Smalt and his colleagues have not yet implemented their innovation in a hearing aid. "That's the next direction," he said. "We start with a computer, and then we can refine it to an actual prototype that's wearable. Right now, we're just simulating that as best we can."
The team hopes their separation algorithm contributes to the development of cognitively controlled hearing aids.

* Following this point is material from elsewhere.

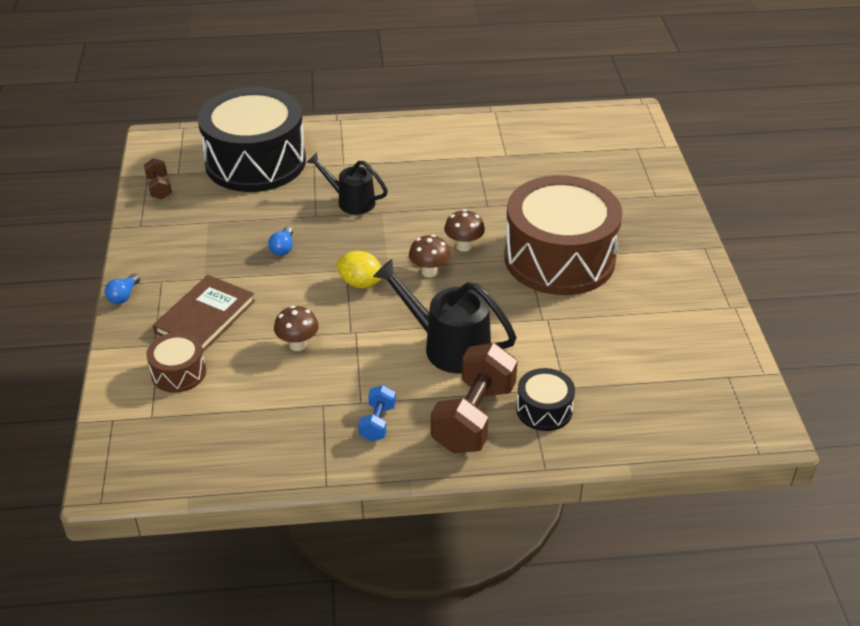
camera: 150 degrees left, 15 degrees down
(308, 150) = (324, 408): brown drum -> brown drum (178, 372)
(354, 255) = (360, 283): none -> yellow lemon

First dreamed up several years ago, the devices would use signals from the brain to make the hearing aid focus on sounds the user wants to hear.
"If there are multiple sounds in the environment, the one that you're attending to is most reflected in recordings of your neural activity," said Smalt. "So, it is basically possible to figure out what you want to listen to from EEG." A large European consortium is also working on the problem.

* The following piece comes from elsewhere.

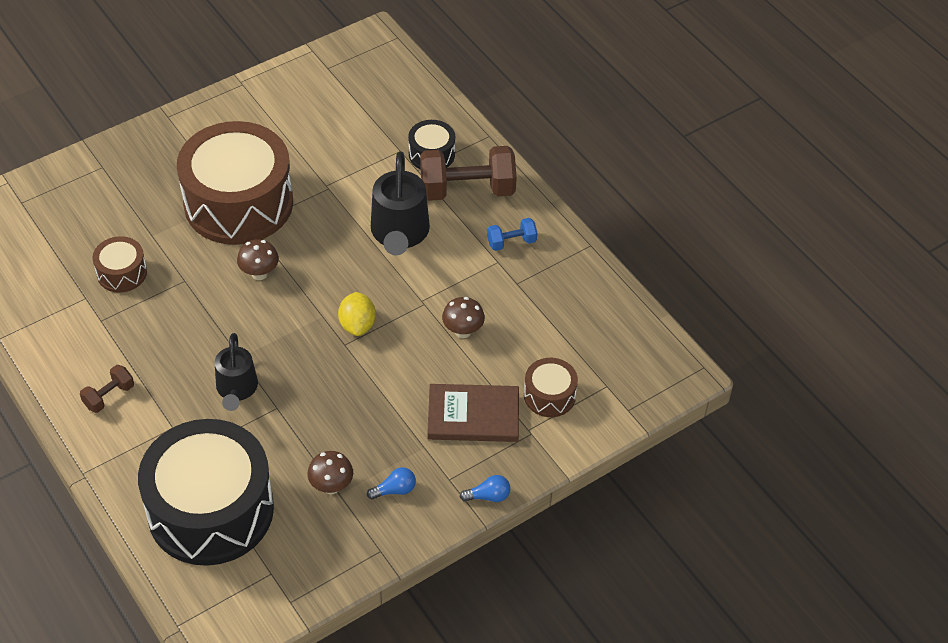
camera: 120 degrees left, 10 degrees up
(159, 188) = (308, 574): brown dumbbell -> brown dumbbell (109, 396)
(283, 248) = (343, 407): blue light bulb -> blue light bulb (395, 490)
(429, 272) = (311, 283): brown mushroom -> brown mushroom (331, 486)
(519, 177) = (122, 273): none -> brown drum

But Smalt thinks thought-controlled hearing aids are still a few years out. "We're trying to take steps toward a realizable system," he said, noting that his team has done some real-time testing of neural signals from users.
Established during the Cold War to build the United States' first air defense system, the MIT Lincoln Laboratory now conducts research with wide-ranging applications, including in human health. "We've been looking at human language technologies for many decades," said Smalt. "The health of the population is something they're considering more and more at Lincoln Lab. That includes veterans, many of whom have hearing loss and tinnitus, or ringing in the years. There's also a lot of new evidence that hearing loss can cause cognitive impairments, because it reduces your ability to pick up on what's going on in your environment."
In their paper, the team envisioned a more elaborate version of their design that could accommodate three or more speakers. "It would be a lot of fun to try to expand it to be more robust," said Borgström. "Especially to have multiple speakers — some arbitrary number of speakers to infinity — and for it to be able to separate each one of them. But it would probably require a more complex network architecture." He also thinks the system would be improved by adding more kinds of background noise.
"As it stands, this is a thing that we can run on a computer, and it's offline," said Smalt. "We think that we implemented it in a way that it doesn't have to be the case. The end goal is something that is real-time and maybe on a smartphone."
The paper, "Speaker separation in realistic noise environments with applications to a cognitively-controlled hearing aid," published in Neural Networks on March 4, was authored by Bengt J. Borgström, Michael S. Brandstein, Gregory A. Ciccarelli, Thomas F. Quatieri, and Christopher J. Smalt, MIT Lincoln Laboratory.